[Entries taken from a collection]
>>>>>

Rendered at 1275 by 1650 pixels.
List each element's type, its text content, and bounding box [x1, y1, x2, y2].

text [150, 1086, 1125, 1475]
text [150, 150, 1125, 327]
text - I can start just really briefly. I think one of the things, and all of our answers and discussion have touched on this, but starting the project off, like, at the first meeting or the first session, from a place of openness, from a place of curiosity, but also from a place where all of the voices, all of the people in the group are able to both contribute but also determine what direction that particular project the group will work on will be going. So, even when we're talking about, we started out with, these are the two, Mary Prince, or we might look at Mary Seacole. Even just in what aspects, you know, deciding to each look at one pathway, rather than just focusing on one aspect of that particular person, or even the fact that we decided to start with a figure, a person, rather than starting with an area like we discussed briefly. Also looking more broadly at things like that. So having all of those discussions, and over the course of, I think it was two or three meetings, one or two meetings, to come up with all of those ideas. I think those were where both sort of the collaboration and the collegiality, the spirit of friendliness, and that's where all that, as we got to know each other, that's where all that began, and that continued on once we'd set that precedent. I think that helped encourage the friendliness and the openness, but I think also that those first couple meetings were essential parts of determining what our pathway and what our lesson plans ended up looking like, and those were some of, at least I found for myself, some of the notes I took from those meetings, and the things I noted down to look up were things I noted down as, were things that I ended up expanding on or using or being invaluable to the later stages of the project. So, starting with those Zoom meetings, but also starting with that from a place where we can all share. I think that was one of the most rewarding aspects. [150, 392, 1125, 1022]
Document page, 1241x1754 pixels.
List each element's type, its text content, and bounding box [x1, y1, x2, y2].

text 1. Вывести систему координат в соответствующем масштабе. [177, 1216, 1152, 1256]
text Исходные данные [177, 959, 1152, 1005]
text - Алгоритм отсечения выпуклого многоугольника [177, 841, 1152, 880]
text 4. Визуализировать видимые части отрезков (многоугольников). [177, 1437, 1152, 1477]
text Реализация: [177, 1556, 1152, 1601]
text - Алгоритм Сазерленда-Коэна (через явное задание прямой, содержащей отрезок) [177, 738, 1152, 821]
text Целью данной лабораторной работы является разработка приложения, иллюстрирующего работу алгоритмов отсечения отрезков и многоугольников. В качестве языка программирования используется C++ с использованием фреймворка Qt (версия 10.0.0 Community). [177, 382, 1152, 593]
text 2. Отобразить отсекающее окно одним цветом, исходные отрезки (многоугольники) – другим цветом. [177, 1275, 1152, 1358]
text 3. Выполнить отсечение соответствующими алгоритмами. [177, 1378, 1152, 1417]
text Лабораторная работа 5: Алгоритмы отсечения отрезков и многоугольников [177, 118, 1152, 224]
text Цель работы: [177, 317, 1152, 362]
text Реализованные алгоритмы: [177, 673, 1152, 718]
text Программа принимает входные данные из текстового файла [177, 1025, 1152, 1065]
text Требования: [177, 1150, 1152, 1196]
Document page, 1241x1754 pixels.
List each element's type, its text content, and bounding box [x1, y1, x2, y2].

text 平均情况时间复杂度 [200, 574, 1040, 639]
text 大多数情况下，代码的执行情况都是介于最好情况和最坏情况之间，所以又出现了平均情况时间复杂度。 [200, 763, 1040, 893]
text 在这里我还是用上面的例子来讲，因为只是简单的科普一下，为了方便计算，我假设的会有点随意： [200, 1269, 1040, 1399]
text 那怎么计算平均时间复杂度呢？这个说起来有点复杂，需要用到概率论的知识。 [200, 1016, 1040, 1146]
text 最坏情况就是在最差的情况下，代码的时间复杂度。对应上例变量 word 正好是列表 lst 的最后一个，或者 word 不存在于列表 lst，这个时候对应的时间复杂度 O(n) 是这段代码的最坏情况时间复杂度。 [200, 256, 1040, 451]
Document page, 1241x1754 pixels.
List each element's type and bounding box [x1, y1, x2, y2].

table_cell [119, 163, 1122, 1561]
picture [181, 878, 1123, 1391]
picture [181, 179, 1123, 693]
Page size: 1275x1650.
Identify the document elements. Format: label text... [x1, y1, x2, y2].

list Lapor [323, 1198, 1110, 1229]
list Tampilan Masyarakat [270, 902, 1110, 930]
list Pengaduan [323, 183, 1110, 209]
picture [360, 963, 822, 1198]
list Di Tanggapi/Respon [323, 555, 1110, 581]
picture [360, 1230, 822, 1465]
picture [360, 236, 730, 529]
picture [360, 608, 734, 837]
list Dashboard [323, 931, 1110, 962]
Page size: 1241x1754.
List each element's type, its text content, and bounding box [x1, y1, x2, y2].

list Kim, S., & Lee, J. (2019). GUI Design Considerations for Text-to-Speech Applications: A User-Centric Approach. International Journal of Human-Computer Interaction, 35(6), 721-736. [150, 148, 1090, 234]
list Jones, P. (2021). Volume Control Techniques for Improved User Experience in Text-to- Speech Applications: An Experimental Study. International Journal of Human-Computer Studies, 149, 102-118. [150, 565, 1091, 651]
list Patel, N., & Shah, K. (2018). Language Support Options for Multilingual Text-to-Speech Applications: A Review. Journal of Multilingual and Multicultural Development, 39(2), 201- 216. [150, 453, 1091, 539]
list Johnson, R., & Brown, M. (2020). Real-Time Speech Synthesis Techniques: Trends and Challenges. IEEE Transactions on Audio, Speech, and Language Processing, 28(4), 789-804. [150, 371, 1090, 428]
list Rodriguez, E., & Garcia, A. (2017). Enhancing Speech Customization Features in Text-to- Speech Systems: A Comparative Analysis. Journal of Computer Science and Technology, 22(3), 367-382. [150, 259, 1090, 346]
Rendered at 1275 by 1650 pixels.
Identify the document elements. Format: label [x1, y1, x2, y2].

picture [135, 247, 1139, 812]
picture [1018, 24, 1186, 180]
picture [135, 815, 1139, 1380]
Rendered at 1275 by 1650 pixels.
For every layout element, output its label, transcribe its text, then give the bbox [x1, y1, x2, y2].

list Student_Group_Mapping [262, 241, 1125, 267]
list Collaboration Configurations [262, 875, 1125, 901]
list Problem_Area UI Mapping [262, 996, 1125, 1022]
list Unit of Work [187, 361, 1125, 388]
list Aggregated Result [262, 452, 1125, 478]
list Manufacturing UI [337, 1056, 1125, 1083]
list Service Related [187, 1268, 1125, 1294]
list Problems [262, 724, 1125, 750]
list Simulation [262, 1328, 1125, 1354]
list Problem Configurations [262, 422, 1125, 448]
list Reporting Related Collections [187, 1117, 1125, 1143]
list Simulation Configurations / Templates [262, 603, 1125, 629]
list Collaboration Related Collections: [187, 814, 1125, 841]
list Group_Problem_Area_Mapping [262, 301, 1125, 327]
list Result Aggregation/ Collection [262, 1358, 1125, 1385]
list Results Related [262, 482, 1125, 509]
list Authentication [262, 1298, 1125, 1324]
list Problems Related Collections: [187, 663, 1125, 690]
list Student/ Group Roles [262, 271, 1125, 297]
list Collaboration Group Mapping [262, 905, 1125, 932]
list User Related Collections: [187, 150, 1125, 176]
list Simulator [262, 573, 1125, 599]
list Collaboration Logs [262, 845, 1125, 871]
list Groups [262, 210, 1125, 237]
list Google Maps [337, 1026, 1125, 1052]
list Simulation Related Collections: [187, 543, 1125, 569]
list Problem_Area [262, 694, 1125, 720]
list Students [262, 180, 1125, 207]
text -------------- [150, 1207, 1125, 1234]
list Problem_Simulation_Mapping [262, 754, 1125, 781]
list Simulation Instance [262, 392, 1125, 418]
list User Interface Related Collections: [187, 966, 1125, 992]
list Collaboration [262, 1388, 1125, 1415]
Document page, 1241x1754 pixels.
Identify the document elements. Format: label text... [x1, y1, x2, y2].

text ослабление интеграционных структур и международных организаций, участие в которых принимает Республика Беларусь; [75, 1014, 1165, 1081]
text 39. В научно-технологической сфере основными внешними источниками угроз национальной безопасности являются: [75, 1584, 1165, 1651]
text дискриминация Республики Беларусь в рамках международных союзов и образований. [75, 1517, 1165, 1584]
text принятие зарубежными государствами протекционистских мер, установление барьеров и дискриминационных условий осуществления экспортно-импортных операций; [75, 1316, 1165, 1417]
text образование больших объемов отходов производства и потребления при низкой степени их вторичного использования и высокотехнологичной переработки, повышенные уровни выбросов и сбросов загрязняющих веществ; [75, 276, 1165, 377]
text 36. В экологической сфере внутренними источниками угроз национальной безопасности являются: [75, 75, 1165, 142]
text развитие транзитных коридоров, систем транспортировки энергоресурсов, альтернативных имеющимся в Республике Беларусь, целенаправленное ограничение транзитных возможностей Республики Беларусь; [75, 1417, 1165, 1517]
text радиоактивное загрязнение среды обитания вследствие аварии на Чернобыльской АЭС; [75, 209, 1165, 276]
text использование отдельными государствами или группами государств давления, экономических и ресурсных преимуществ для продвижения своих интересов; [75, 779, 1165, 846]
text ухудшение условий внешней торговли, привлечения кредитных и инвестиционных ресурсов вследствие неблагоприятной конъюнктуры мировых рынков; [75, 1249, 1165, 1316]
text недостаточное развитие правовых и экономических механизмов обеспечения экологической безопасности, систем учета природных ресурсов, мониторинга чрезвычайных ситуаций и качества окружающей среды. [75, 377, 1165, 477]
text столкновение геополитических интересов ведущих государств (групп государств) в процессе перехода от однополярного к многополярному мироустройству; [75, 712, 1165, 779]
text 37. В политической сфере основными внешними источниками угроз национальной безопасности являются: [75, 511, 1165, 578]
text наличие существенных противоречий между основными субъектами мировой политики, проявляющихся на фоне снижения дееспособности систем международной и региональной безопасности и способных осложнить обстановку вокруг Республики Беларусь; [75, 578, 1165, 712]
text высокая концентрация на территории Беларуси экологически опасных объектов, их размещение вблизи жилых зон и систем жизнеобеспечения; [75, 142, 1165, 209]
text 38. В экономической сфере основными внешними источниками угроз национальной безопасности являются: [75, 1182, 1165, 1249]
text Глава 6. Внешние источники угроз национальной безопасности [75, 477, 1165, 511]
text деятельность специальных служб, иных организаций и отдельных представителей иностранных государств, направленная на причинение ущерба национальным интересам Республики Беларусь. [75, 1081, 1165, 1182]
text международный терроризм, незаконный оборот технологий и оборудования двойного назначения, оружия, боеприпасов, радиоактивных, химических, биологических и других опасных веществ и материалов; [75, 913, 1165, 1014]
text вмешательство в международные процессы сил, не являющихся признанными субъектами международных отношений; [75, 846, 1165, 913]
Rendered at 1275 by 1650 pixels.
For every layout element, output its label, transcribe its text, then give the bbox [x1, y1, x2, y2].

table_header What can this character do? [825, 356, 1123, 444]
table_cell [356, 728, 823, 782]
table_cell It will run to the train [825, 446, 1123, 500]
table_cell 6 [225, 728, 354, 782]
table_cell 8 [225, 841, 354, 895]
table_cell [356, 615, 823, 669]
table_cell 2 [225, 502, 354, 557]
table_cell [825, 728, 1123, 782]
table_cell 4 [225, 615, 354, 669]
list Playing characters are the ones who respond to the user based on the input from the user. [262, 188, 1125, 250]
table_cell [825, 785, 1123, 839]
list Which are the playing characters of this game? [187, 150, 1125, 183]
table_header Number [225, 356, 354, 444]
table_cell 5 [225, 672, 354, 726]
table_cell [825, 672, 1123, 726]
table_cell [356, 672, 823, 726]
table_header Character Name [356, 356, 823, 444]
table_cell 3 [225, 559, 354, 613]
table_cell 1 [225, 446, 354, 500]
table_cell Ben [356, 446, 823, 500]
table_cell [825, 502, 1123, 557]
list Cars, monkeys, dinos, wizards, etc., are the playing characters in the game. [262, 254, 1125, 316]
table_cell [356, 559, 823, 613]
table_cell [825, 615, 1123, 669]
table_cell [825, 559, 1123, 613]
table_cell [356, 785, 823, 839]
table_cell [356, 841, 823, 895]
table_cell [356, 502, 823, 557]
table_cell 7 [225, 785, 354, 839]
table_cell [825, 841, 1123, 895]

<<<<<

> [What you are asked to do]:
Return, from the entries, each line that holds "вследствие".

> [Output below]:
text радиоактивное загрязнение среды обитания вследствие аварии на Чернобыльской АЭС; [75, 209, 1165, 276]
text ухудшение условий внешней торговли, привлечения кредитных и инвестиционных ресурсов вследствие неблагоприятной конъюнктуры мировых рынков; [75, 1249, 1165, 1316]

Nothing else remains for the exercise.